This project implements a multithreaded MapReduce runtime in C using POSIX threads. It includes a thread pool for concurrency, sorted intermediate key-value structures, and Shortest Job First (SJF) scheduling for both Map and Reduce phases. The example application is a distributed word count program (distwc.c).

• pthread_mutex_t mutex: guards the shared job queue, idle counters, and shutdown flag.
• pthread_cond_t cond: signals worker threads when new jobs are available.
• pthread_cond_t cond_all_idle: used to synchronize between map and reduce phases.

• pthread_mutex_t (per partition): protects each partition’s sorted key-value list during concurrent MR_Emit calls.

Each partition maintains sorted key-value pairs:

typedef struct ValueNode {
    char *value;
    struct ValueNode *next;
} ValueNode;

typedef struct KVNode {
    char *key;
    ValueNode *values_head, *values_tail;
    struct KVNode *next;
} KVNode;

typedef struct Partition {
    pthread_mutex_t mutex;
    KVNode *kv_head;
    size_t bytes_used;
} Partition;

Keys are inserted in ascending order (strcmp) during MR_Emit.

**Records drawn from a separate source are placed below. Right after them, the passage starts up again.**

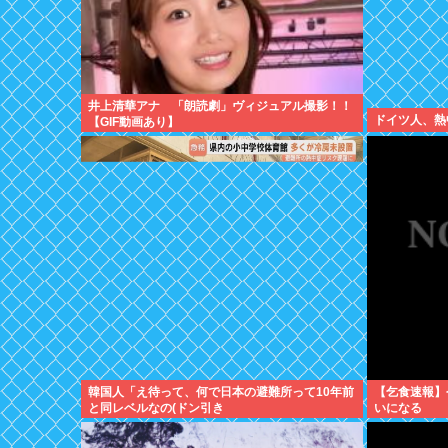
井上清華アナ 「朗読劇」ヴィジュアル撮影！！
ドイツ人、熱中
【GIF動画あり】
韓国人「え待って、何で日本の避難所って10年前
【乞食速報】
と同レベルなの(ドン引き
いになる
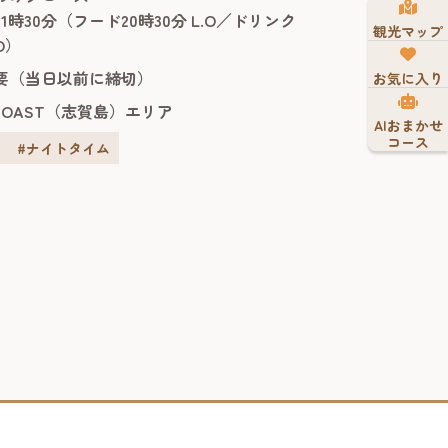
分、全国18か所ある国営公園の中で唯一公
21時30分（フード20時30分 L.O／ドリンク
るリゾートホテルという、他にはないロ
観光マップ
.O）
です。日中の観光...
要（当日以前に締切）
お気に入り
 COAST（志賀島）エリア
AIおまかせ
コース
#ナイトタイム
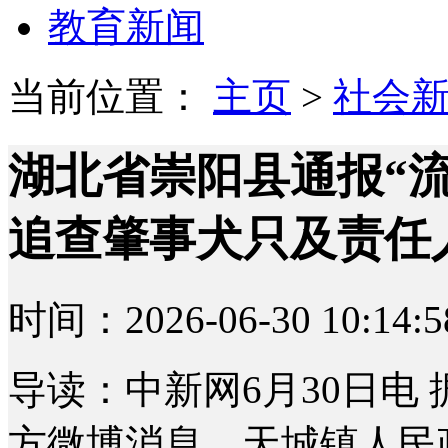
教育新闻
当前位置：
主页
>
社会
湖北省崇阳县通报“
追查肇事犬只及责任
时间：2026-06-30 10:14:5
导读：中新网6月30日电
方微博消息，天城镇人民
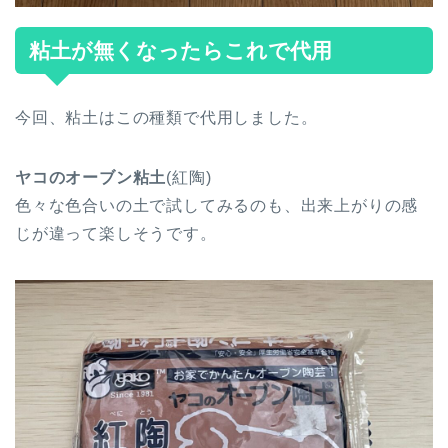
粘土が無くなったらこれで代用
今回、粘土はこの種類で代用しました。
ヤコのオーブン粘土
(紅陶)
色々な色合いの土で試してみるのも、出来上がりの感
じが違って楽しそうです。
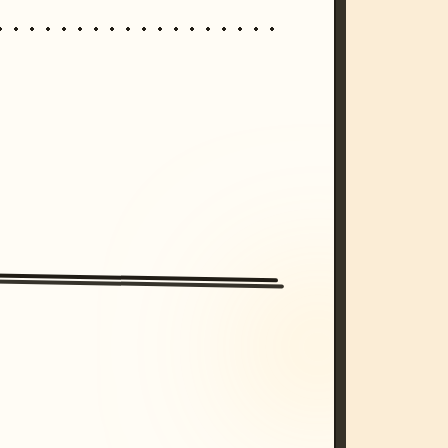
/imagine prompt: cinematic, cyberpunk s
unset, neon colors, 8k --v 6.0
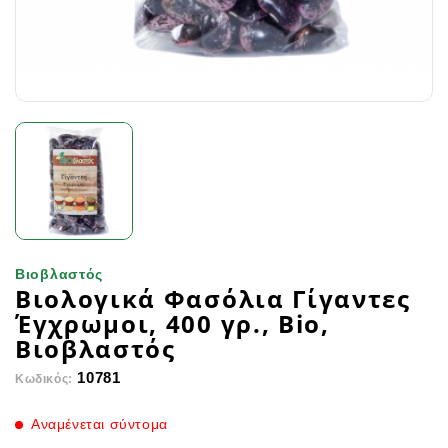
Βιοβλαστός
Βιολογικά Φασόλια Γίγαντες
Έγχρωμοι, 400 γρ., Bio,
Βιοβλαστός
10781
Κωδικός:
Αναμένεται σύντομα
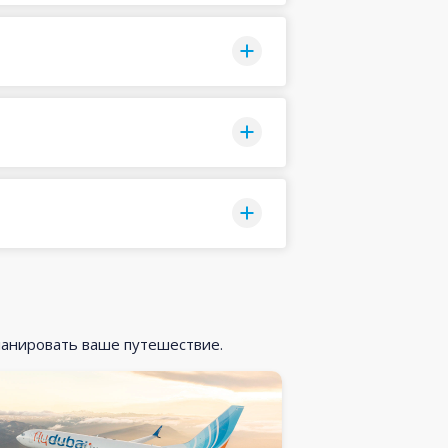
ланировать ваше путешествие.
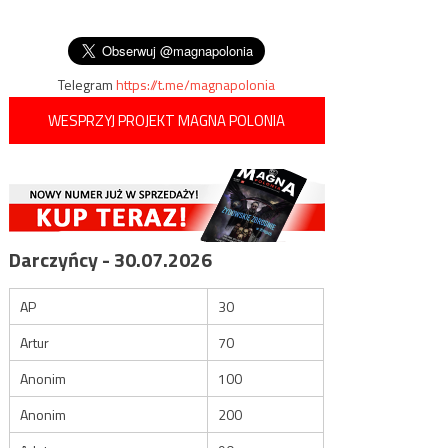
wpisu
Komunistycznej i członkom ich
wypowiedzenia Konwencji
rodzin
stambulskiej
Telegram
https://t.me/magnapolonia
WESPRZYJ PROJEKT MAGNA POLONIA
Darczyńcy - 30.07.2026
AP
30
Artur
70
Anonim
100
Anonim
200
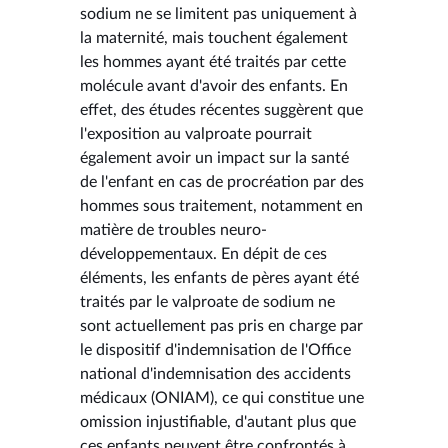
sodium ne se limitent pas uniquement à
la maternité, mais touchent également
les hommes ayant été traités par cette
molécule avant d'avoir des enfants. En
effet, des études récentes suggèrent que
l'exposition au valproate pourrait
également avoir un impact sur la santé
de l'enfant en cas de procréation par des
hommes sous traitement, notamment en
matière de troubles neuro-
développementaux. En dépit de ces
éléments, les enfants de pères ayant été
traités par le valproate de sodium ne
sont actuellement pas pris en charge par
le dispositif d'indemnisation de l'Office
national d'indemnisation des accidents
médicaux (ONIAM), ce qui constitue une
omission injustifiable, d'autant plus que
ces enfants peuvent être confrontés à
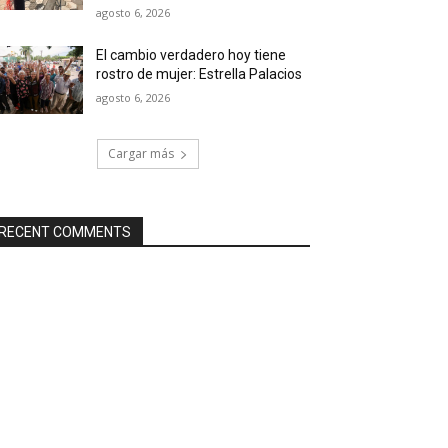
agosto 6, 2026
El cambio verdadero hoy tiene
rostro de mujer: Estrella Palacios
agosto 6, 2026
Cargar más
RECENT COMMENTS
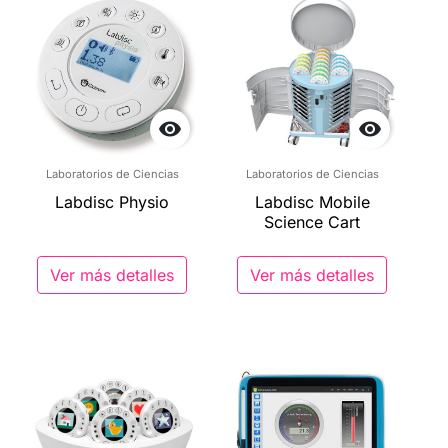


Laboratorios de Ciencias
Laboratorios de Ciencias
Labdisc Physio
Labdisc Mobile
Science Cart
Ver más detalles
Ver más detalles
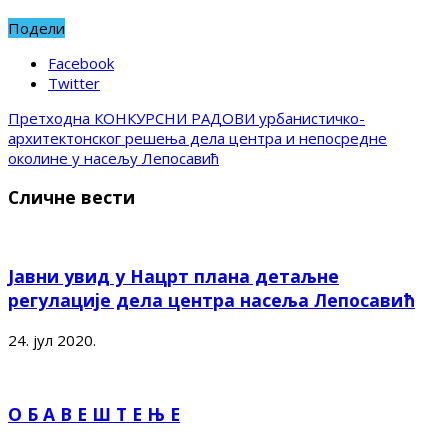
Подели
Facebook
Twitter
Претходна
КОНКУРСНИ РАДОВИ урбанистичко-
архитектонског решења дела центра и непосредне
околине у насељу Лепосавић
Сличне вести
Јавни увид у Нацрт плана детаљне
регулације дела центра насеља Лепосавић
24. јул 2020.
О Б А В Е Ш Т Е Њ Е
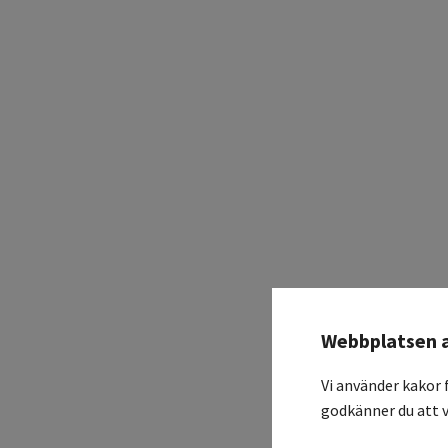
Webbplatsen 
Vi använder kakor 
godkänner du att v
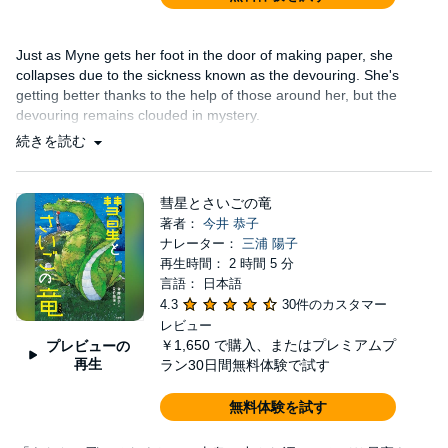
Just as Myne gets her foot in the door of making paper, she
collapses due to the sickness known as the devouring. She's
getting better thanks to the help of those around her, but the
devouring remains clouded in mystery.
続きを読む
彗星とさいごの竜
著者：
今井 恭子
ナレーター：
三浦 陽子
再生時間： 2 時間 5 分
言語： 日本語
4.3
30件のカスタマー
レビュー
￥1,650
で購入、またはプレミアムプ
プレビューの
再生
ラン30日間無料体験で試す
無料体験を試す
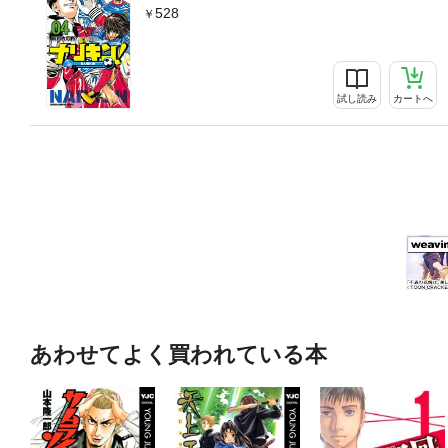
528
試し読み
カートへ
あわせてよく買われている本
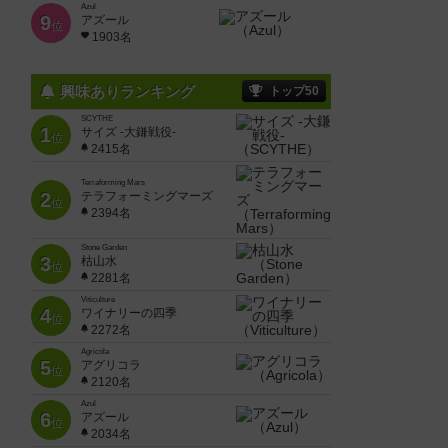
Azul
9
アズール
位
1903名
興味ありランキング
トップ50
SCYTHE
1
サイズ -大鎌戦役-
位
2415名
Terraforming Mars
2
テラフォーミングマーズ
位
2394名
Stone Garden
3
枯山水
位
2281名
Viticulture
4
ワイナリーの四季
位
2272名
Agricola
5
アグリコラ
位
2120名
Azul
6
アズール
位
2034名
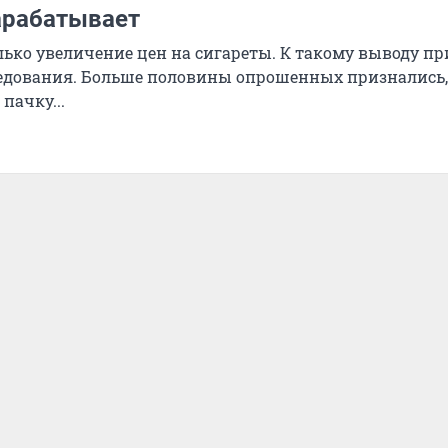
зарабатывает
лько увеличение цен на сигареты. К такому выводу п
едования. Больше половины опрошенных признались,
пачку...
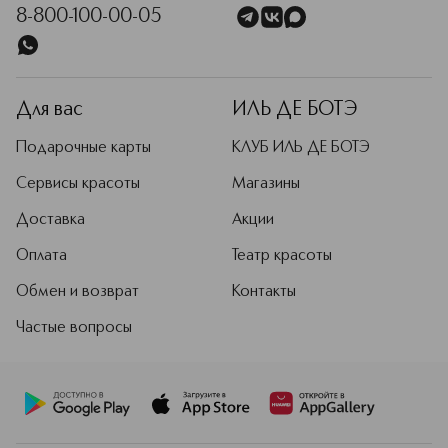
8-800-100-00-05
Для вас
ИЛЬ ДЕ БОТЭ
Подарочные карты
КЛУБ ИЛЬ ДЕ БОТЭ
Сервисы красоты
Магазины
Доставка
Акции
Оплата
Театр красоты
Обмен и возврат
Контакты
Частые вопросы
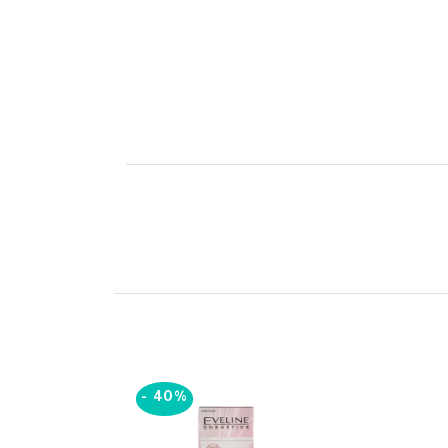
-
40%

Each partition’s size is tracked for SJF scheduling.

• Inputs: all testcase/sample*.txt (20 files).

• Partitions: 10 (fixed).

• Threads: varied as shown below.

• Correctness checks:

  • No duplicate keys within or across partitions.
  • Each key’s count equals the expected total (e.g., 5000 in provided cases).

• Tools: valgrind --tool=memcheck (no leaks) and valgrind --tool=helgrind (no races).

• Command: make time-test (uses /usr/bin/time).

Discussion (why speedup is limited here):

• Workload size is tiny, so thread overhead and I/O dominate; adding threads doesn’t substantially reduce wall time.
• Amdahl’s Law: serial sections remain (job submission, Map→Reduce barrier, one reducer per partition).
• Contention: brief but frequent locking on the job queue and hot partitions during MR_Emit.
• Load balance & tail effects: some partitions finish later; total time is gated by the slowest partition’s reducer.
• Cache & scheduling overheads grow with more threads, offsetting any potential gains on such a small dataset.

On larger inputs you should see clearer improvements from 1→4→8 threads until the factors above dominate.

make           # build
make run       # run on testcase/*.txt
make memcheck  # check for leaks
make helgrind  # check for data races

Result files (result-*.txt) are deleted before each run to prevent duplicates.

• Course handout/spec (CMPUT 379 A2).
• man pthreads, man pthread_mutex, man pthread_cond.
• Valgrind documentation (memcheck, helgrind).

No external code was copied; all implementation is original.